# DIRECTIONS
From the entries below, gather every line containing the string "input".

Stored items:
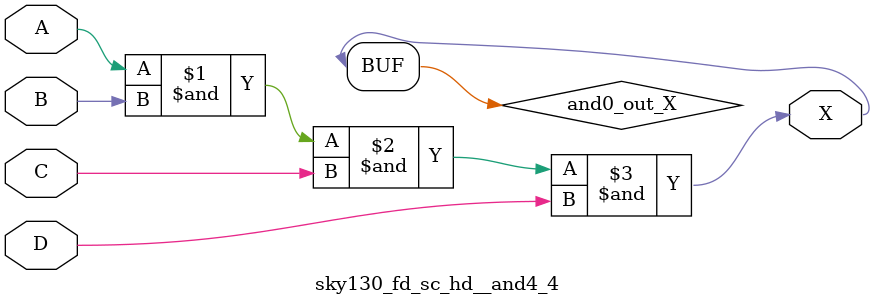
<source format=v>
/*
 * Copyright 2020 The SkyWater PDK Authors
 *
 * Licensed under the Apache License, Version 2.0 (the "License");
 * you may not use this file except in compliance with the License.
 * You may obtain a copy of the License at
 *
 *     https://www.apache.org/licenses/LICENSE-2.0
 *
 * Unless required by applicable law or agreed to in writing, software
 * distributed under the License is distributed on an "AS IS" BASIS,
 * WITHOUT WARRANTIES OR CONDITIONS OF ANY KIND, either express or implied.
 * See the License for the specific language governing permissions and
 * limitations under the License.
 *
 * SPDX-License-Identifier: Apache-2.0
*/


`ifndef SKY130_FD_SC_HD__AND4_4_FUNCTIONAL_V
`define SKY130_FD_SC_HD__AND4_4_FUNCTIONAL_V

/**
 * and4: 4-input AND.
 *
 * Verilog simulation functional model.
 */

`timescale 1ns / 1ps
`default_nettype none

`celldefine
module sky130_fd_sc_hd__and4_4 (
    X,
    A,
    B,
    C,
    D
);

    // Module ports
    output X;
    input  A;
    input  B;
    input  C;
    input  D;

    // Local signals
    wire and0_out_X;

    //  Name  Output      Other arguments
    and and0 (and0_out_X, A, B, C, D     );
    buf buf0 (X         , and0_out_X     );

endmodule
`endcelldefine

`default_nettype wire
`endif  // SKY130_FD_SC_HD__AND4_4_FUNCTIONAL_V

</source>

# EXERCISE RESPONSE
 * and4: 4-input AND.
    input  A;
    input  B;
    input  C;
    input  D;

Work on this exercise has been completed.